Climate change is one of the major treats that are not only facing humanity but the entire world. According to the American Meteorological Society, there is a 90 percent probability that global temperatures will rise by 3.5 to 7.4 degrees Celsius (6.3 to 13.3 degrees Fahrenheit) in less than one hundred years, with even greater increases over land and the poles. It involves many dimensions – science, economics, society, politics and moral and ethical questions – and is a global problem, felt on local scales, that will be around for decades and centuries to come.

Carbon dioxide, the heat-trapping greenhouse gas that has driven recent global warming, lingers in the atmosphere for hundreds of years, and the planet (especially the oceans) takes a while to respond to warming. So even if we stop emitting all greenhouse gases today, global warming and climate change will continue to affect future generations. In this way, humanity is “committed” to some level of climate change.
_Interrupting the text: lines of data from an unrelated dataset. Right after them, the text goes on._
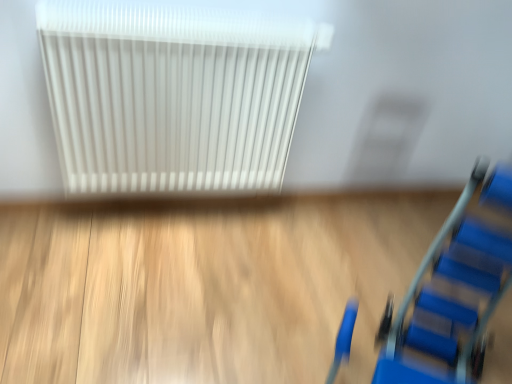
Question: Is white plastic radiator at upper center behind blue plastic ladder at lower right?

Choices:
 (A) no
 (B) yes

Answer: (B)

Question: Is white plastic radiator at upper center shorter than blue plastic ladder at lower right?

Choices:
 (A) no
 (B) yes

Answer: (B)

Question: Can you confirm if white plastic radiator at upper center is wider than blue plastic ladder at lower right?

Choices:
 (A) no
 (B) yes

Answer: (A)

Question: Does white plastic radiator at upper center have a greater height compared to blue plastic ladder at lower right?

Choices:
 (A) yes
 (B) no

Answer: (B)

Question: From a real-world perspective, is white plastic radiator at upper center over blue plastic ladder at lower right?

Choices:
 (A) yes
 (B) no

Answer: (A)

Question: Is white plastic radiator at upper center positioned with its back to blue plastic ladder at lower right?

Choices:
 (A) no
 (B) yes

Answer: (A)

Question: From the image's perspective, is blue plastic ladder at lower right on top of white plastic radiator at upper center?

Choices:
 (A) no
 (B) yes

Answer: (A)

Question: Does blue plastic ladder at lower right have a lesser width compared to white plastic radiator at upper center?

Choices:
 (A) yes
 (B) no

Answer: (B)

Question: Does blue plastic ladder at lower right touch white plastic radiator at upper center?

Choices:
 (A) yes
 (B) no

Answer: (B)

Question: Is blue plastic ladder at lower right outside white plastic radiator at upper center?

Choices:
 (A) no
 (B) yes

Answer: (B)

Question: Is blue plastic ladder at lower right wider than white plastic radiator at upper center?

Choices:
 (A) yes
 (B) no

Answer: (A)

Question: Is blue plastic ladder at lower right shorter than white plastic radiator at upper center?

Choices:
 (A) yes
 (B) no

Answer: (B)

Question: Is blue plastic ladder at lower right bigger or smaller than white plastic radiator at upper center?

Choices:
 (A) small
 (B) big

Answer: (B)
Though, most of the leaders, scientific agencies and policy makers in developed countries have taken the challenge and working assiduously to curb and mitigate climate change. Unfortunately, African leaders have yet to come up with any clear solutions or ways of dealing with climate change. In the light of this, we, at African BioHub have taken up the challenge to raise the awareness and danger of climate change and ways to mitigate it through biotechnology.